_Task details_. Reproduce every line of the data below word for word, leaving out the pictures.

[Supplied data — start]

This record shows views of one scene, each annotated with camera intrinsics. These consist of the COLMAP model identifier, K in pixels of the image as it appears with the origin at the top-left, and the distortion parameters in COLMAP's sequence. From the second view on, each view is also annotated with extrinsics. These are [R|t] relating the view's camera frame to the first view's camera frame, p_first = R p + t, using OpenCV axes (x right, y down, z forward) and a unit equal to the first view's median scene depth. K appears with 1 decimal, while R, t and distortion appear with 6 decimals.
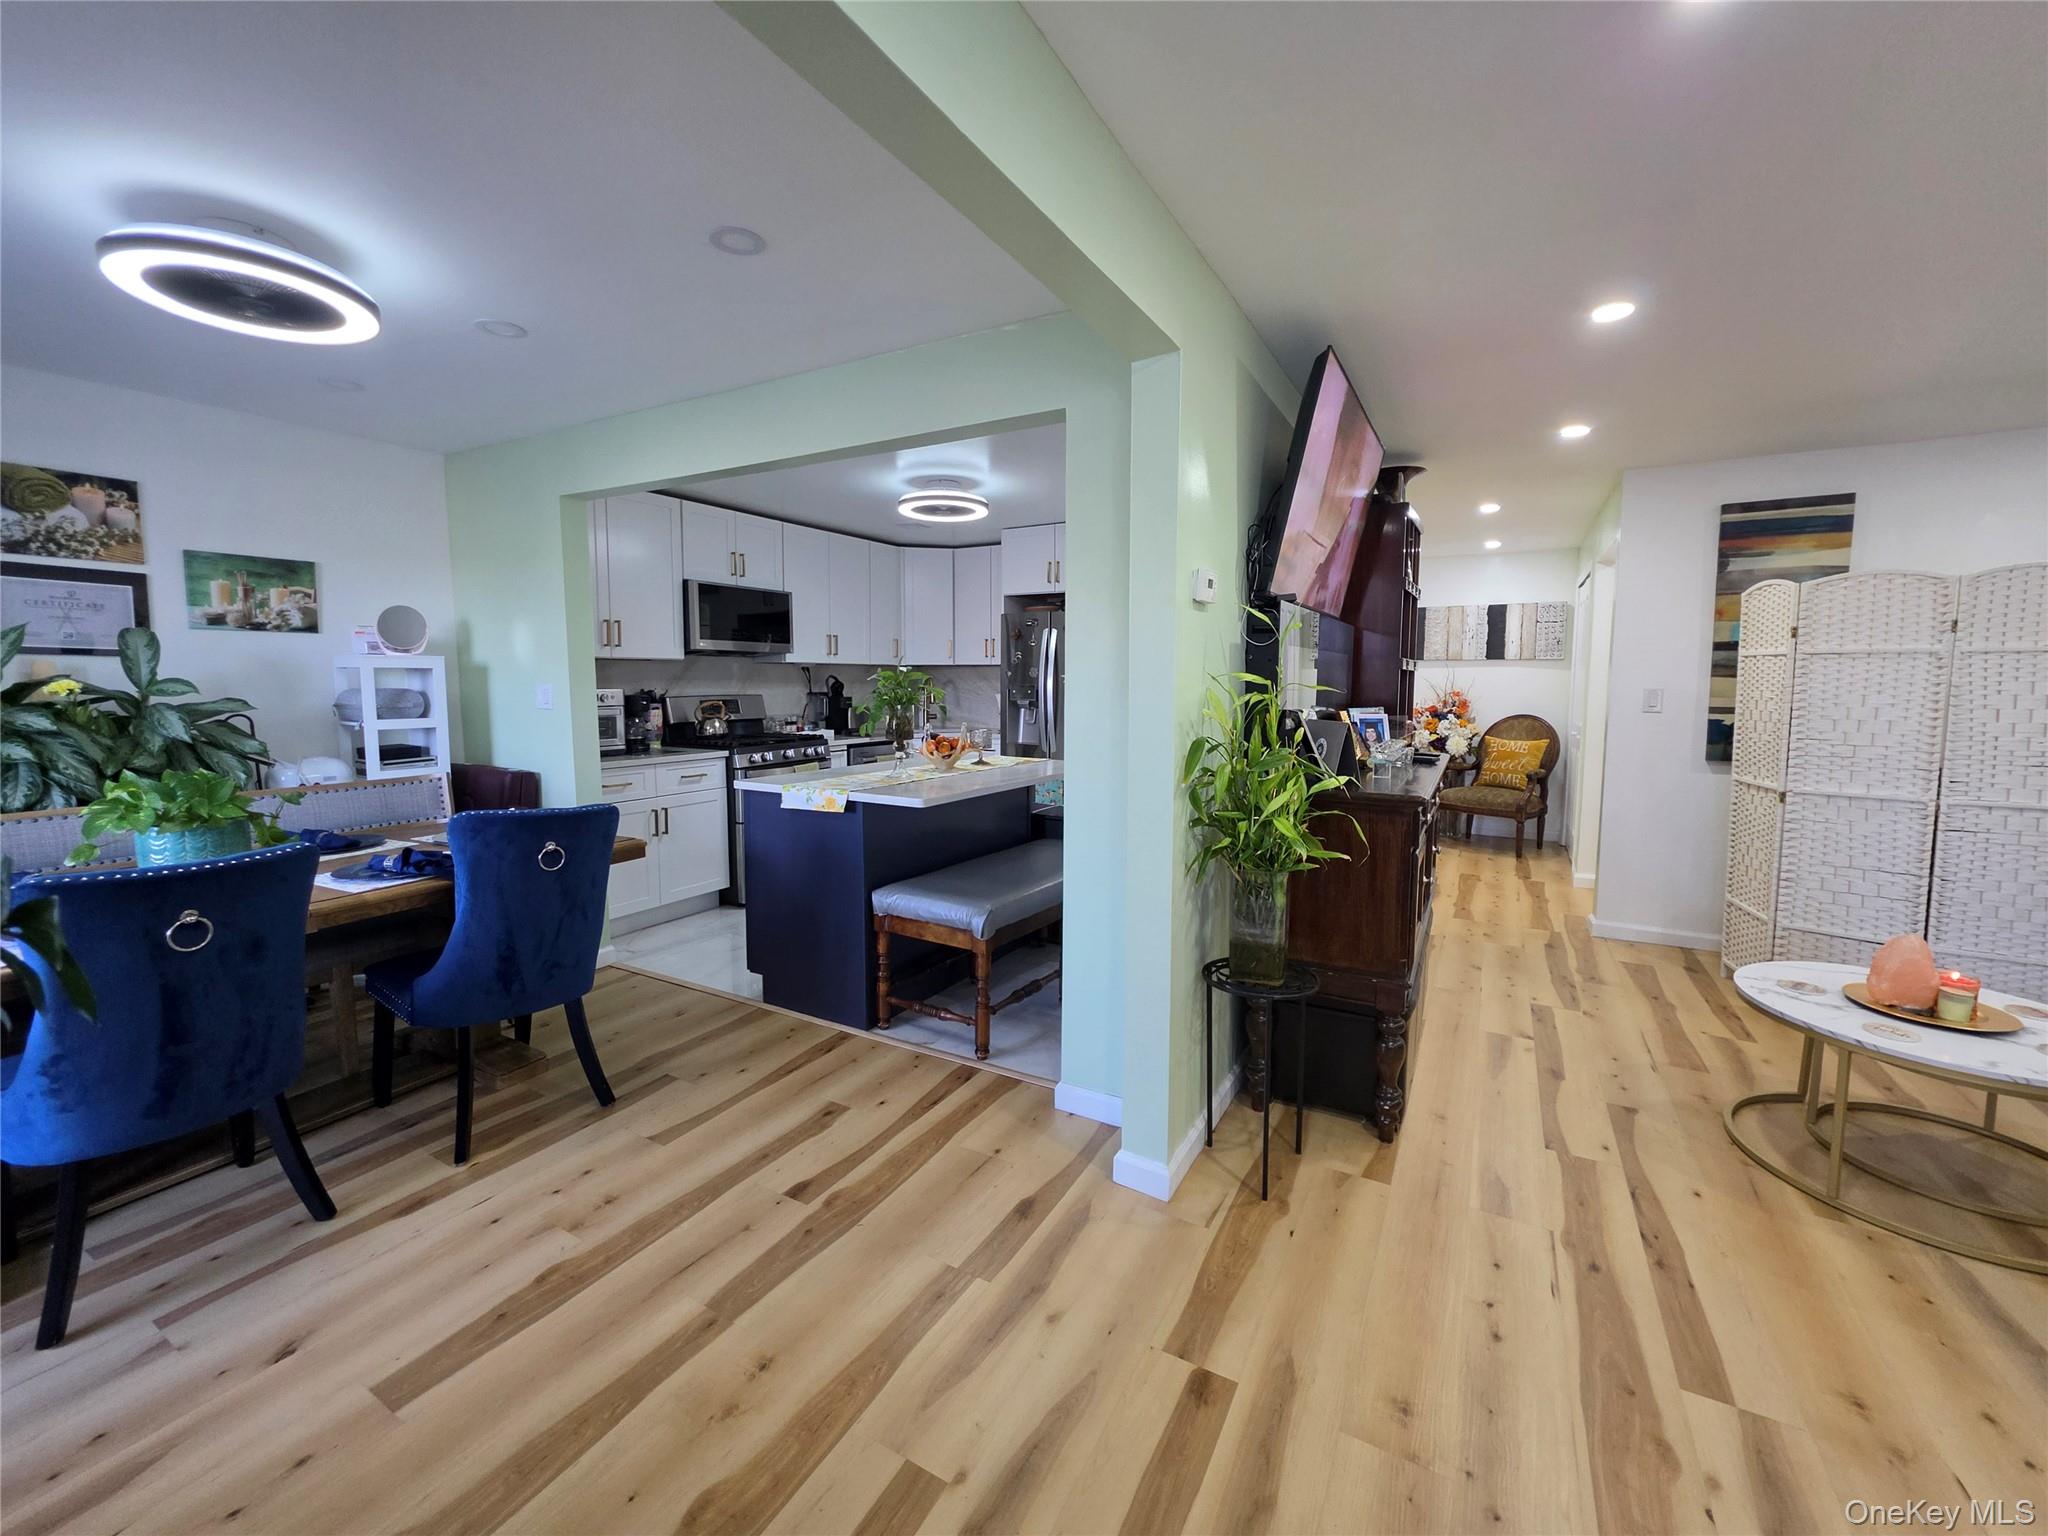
lens RADIAL K [[831.6, 0, 1024.7], [0, 831.6, 740.9], [0, 0, 1]] dist [-0.001487, 0.000847]
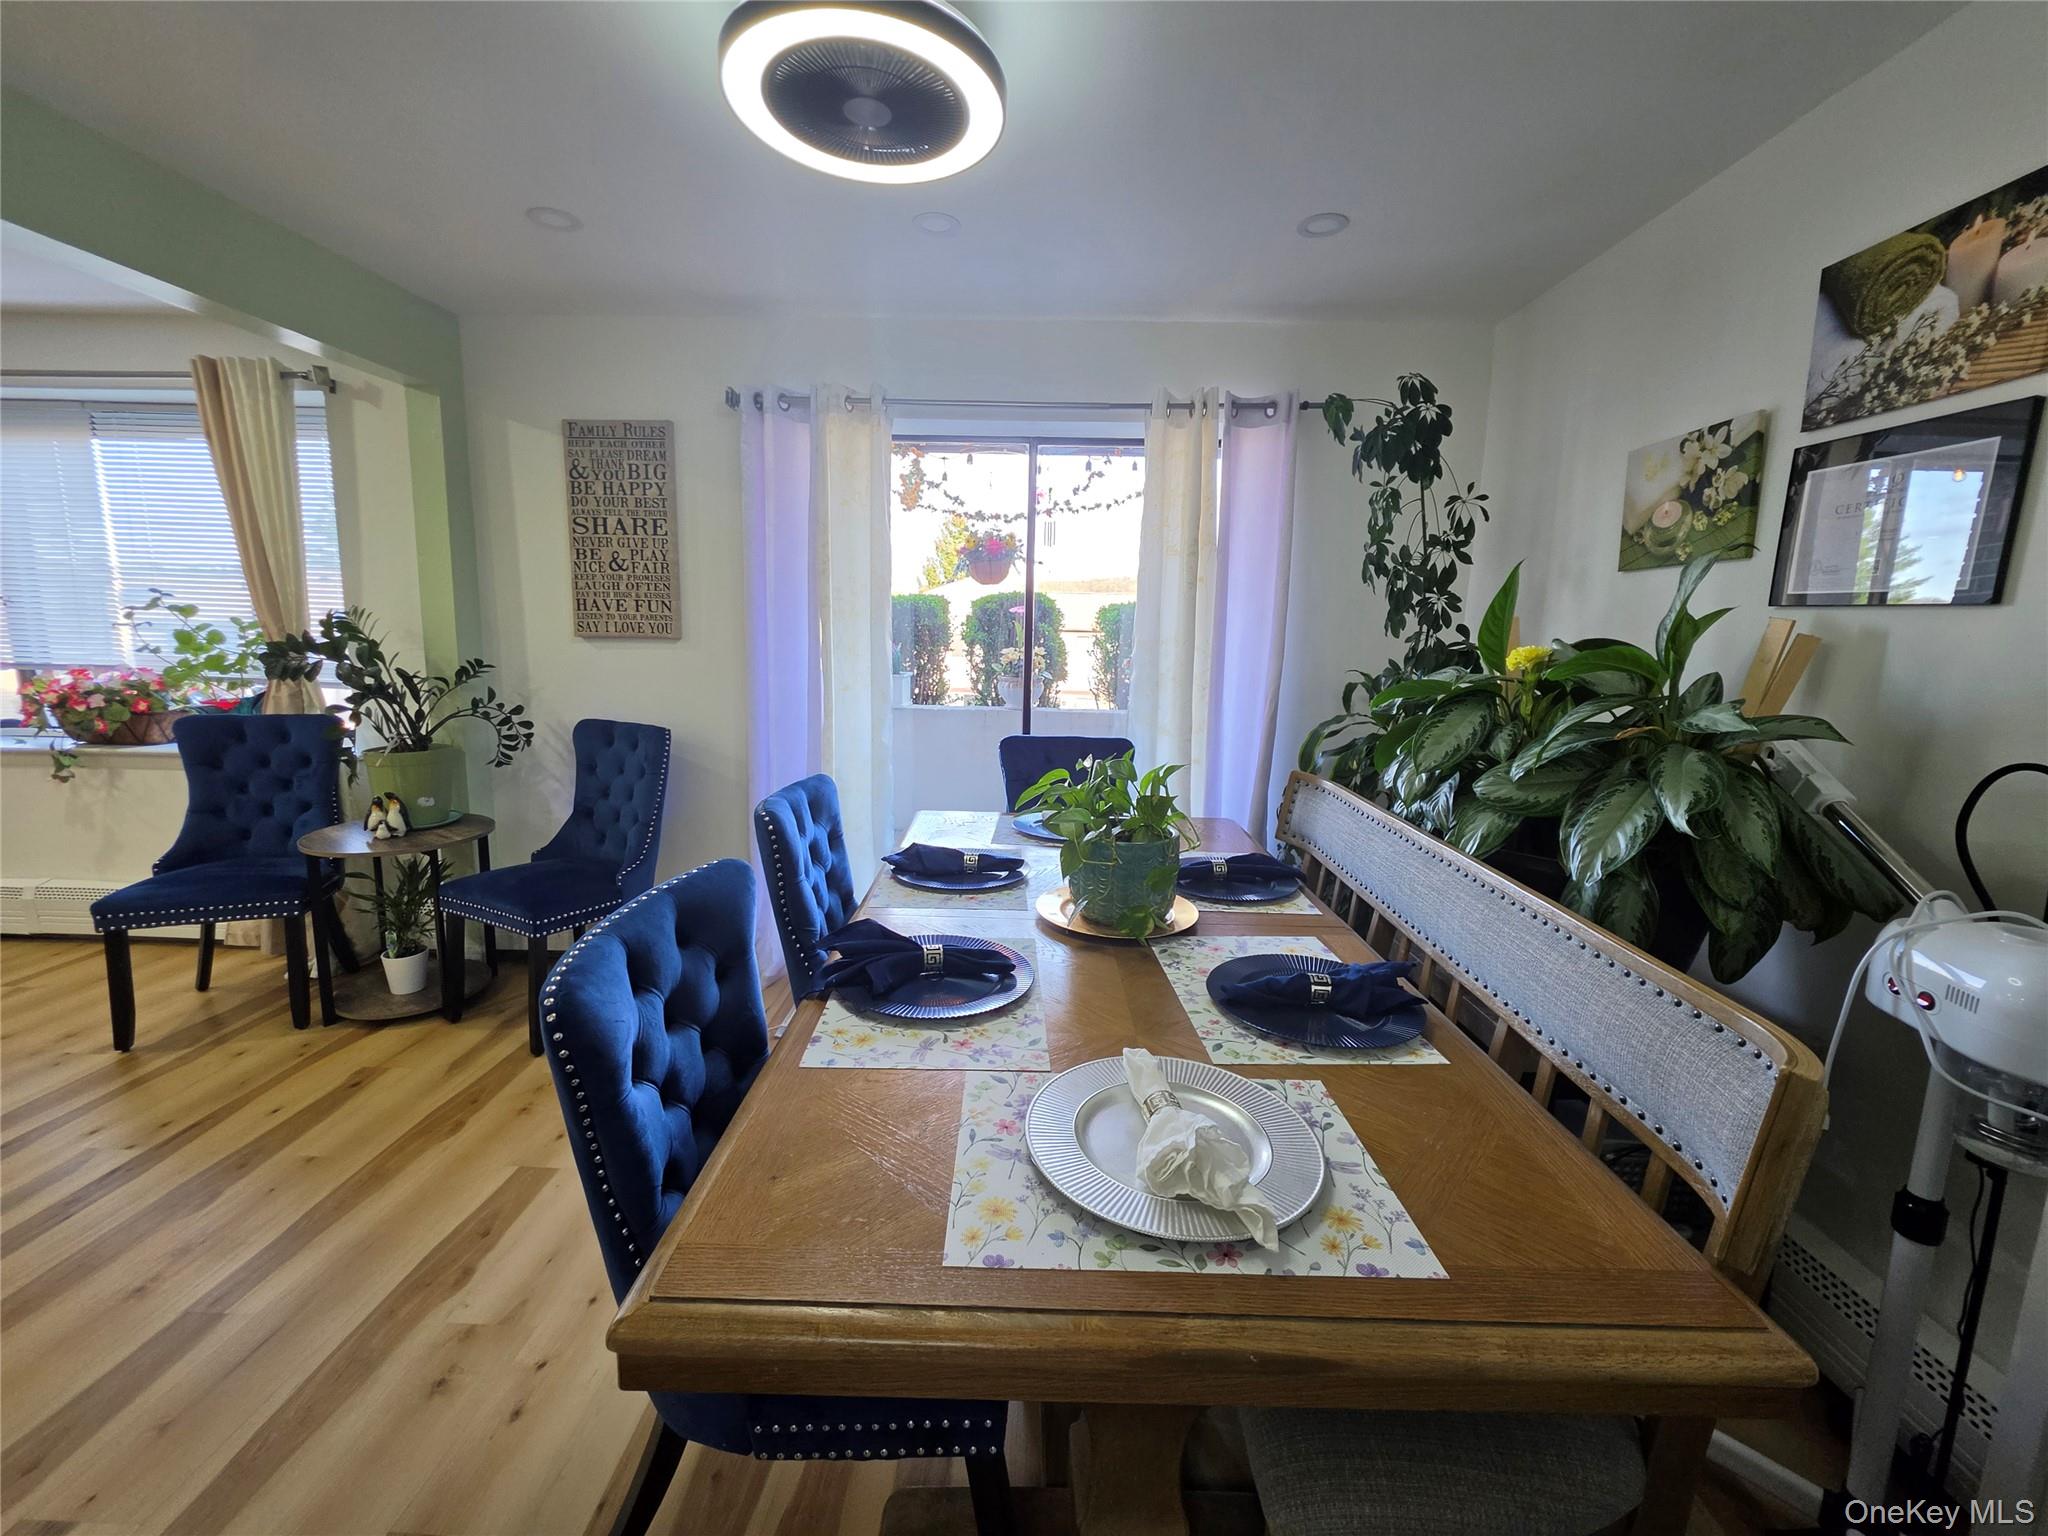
lens RADIAL K [[823.3, 0, 1023.4], [0, 823.3, 750.5], [0, 0, 1]] dist [-0.001071, 0.000349]
pose [[-0.885375, 0.048278, -0.462363, -0.441330], [-0.061461, 0.973706, 0.219361, -0.092923], [0.460796, 0.222634, -0.859128, 1.166357]]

[Supplied data — finish]

_Solution below_.
This record shows views of one scene, each annotated with camera intrinsics. These consist of the COLMAP model identifier, K in pixels of the image as it appears with the origin at the top-left, and the distortion parameters in COLMAP's sequence. From the second view on, each view is also annotated with extrinsics. These are [R|t] relating the view's camera frame to the first view's camera frame, p_first = R p + t, using OpenCV axes (x right, y down, z forward) and a unit equal to the first view's median scene depth. K appears with 1 decimal, while R, t and distortion appear with 6 decimals.
lens RADIAL K [[831.6, 0, 1024.7], [0, 831.6, 740.9], [0, 0, 1]] dist [-0.001487, 0.000847]
lens RADIAL K [[823.3, 0, 1023.4], [0, 823.3, 750.5], [0, 0, 1]] dist [-0.001071, 0.000349]
pose [[-0.885375, 0.048278, -0.462363, -0.441330], [-0.061461, 0.973706, 0.219361, -0.092923], [0.460796, 0.222634, -0.859128, 1.166357]]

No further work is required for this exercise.